## THE TASK
Exclude all pictures from your copy of the data below, which should otherwise match exactly.

## GIVEN INFORMATION
[Start of section]
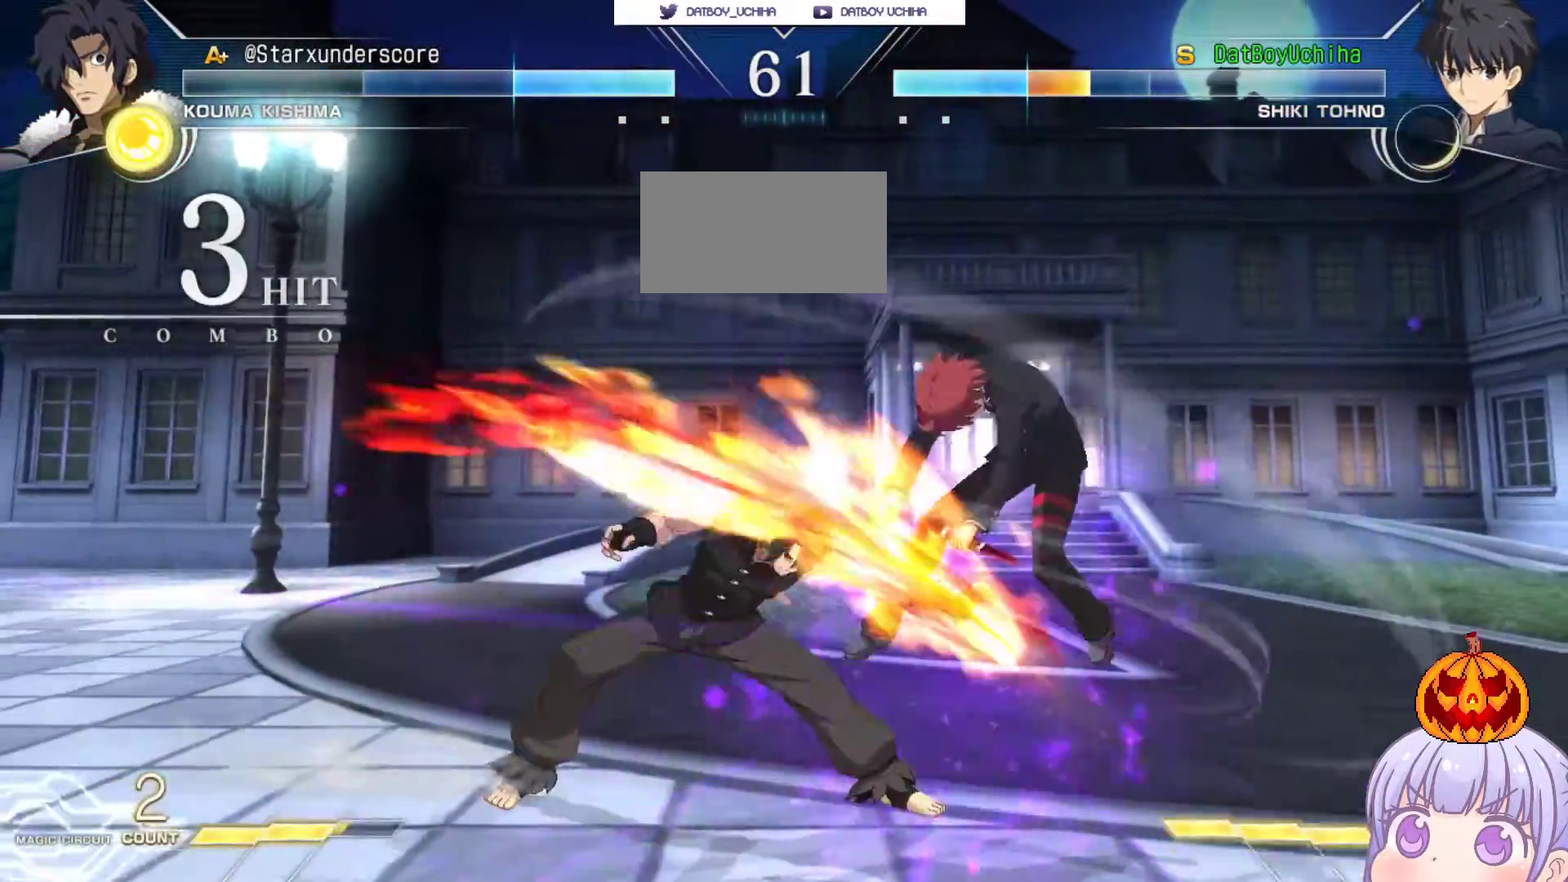
{"buttons": ["SQUARE"], "left_stick": "down-right", "events": []}
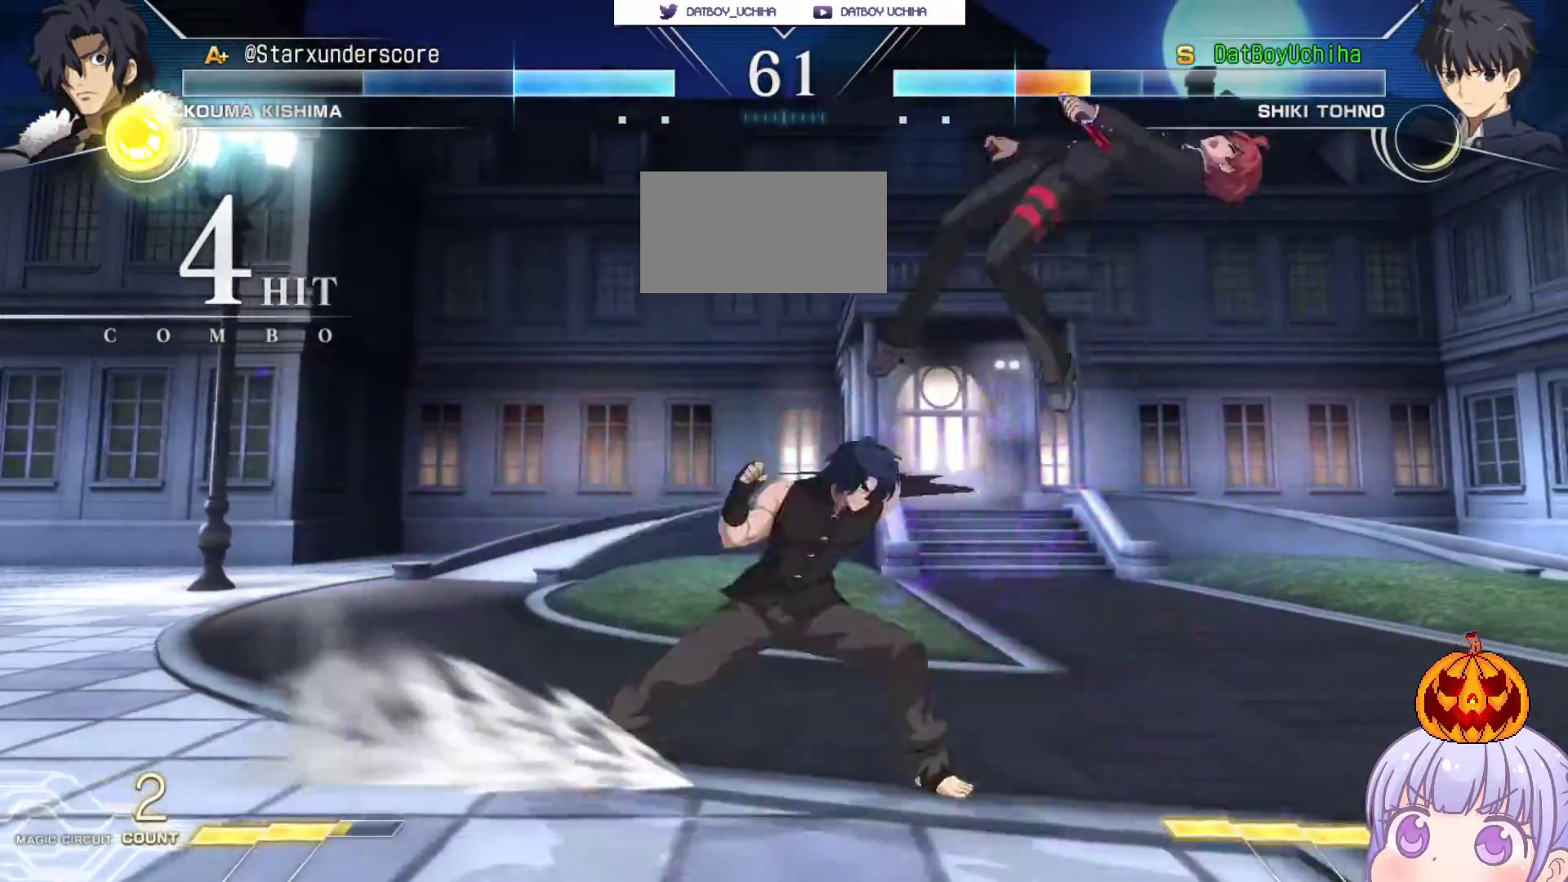
{"buttons": ["SQUARE"], "left_stick": "down-right", "events": []}
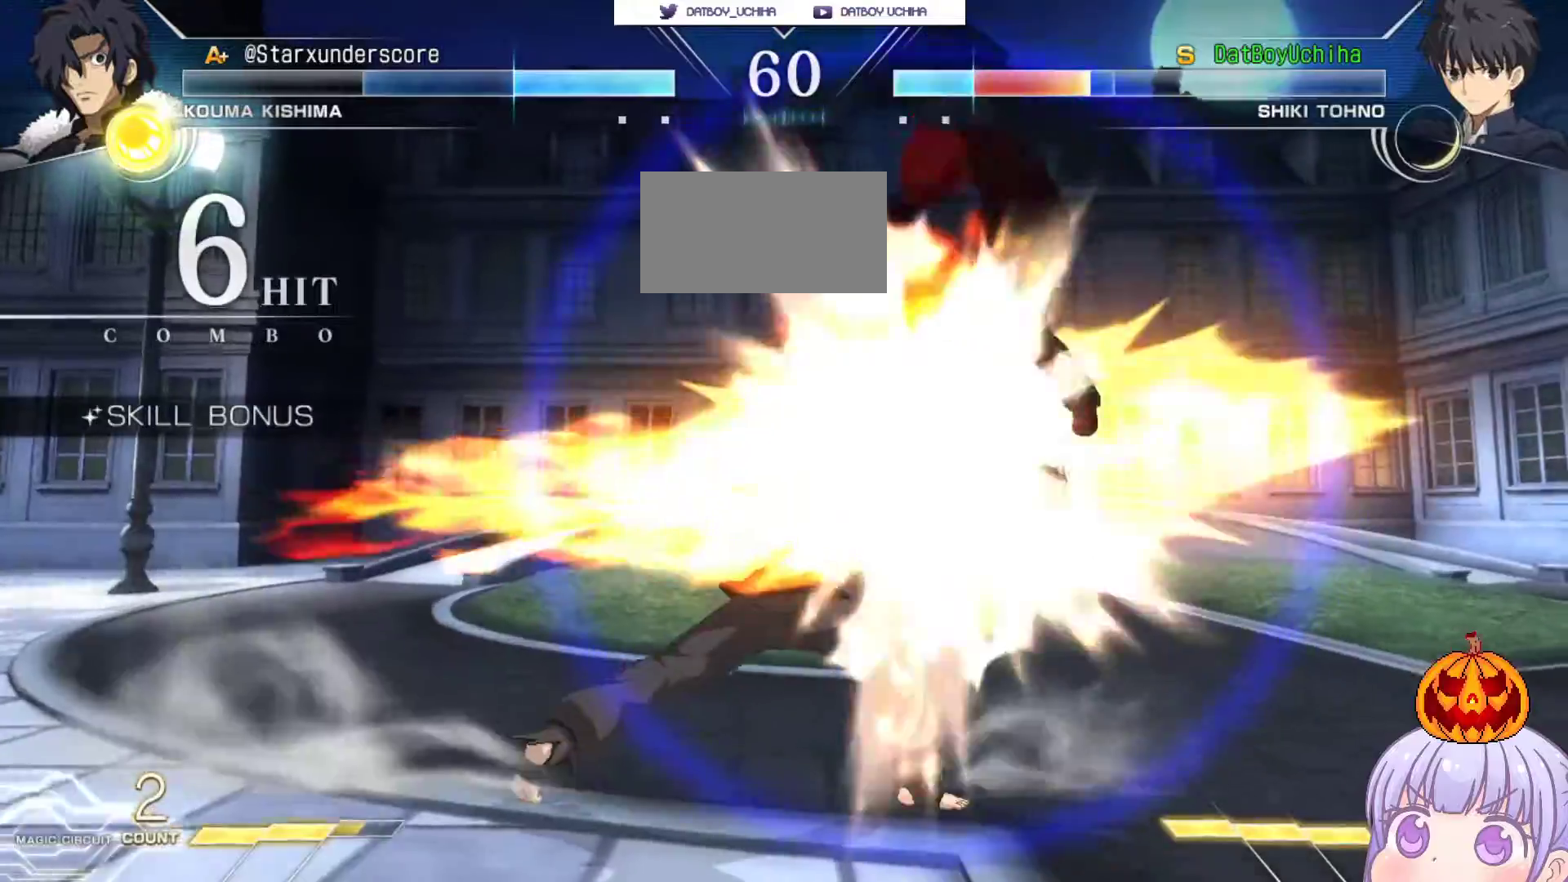
{"buttons": ["SQUARE"], "left_stick": "center", "events": [[500, "left_stick", "center"]]}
[End of section]
## YOUR SOLUTION
{"buttons": ["SQUARE"], "left_stick": "down-right", "events": []}
{"buttons": ["SQUARE"], "left_stick": "down-right", "events": []}
{"buttons": ["SQUARE"], "left_stick": "center", "events": [[500, "left_stick", "center"]]}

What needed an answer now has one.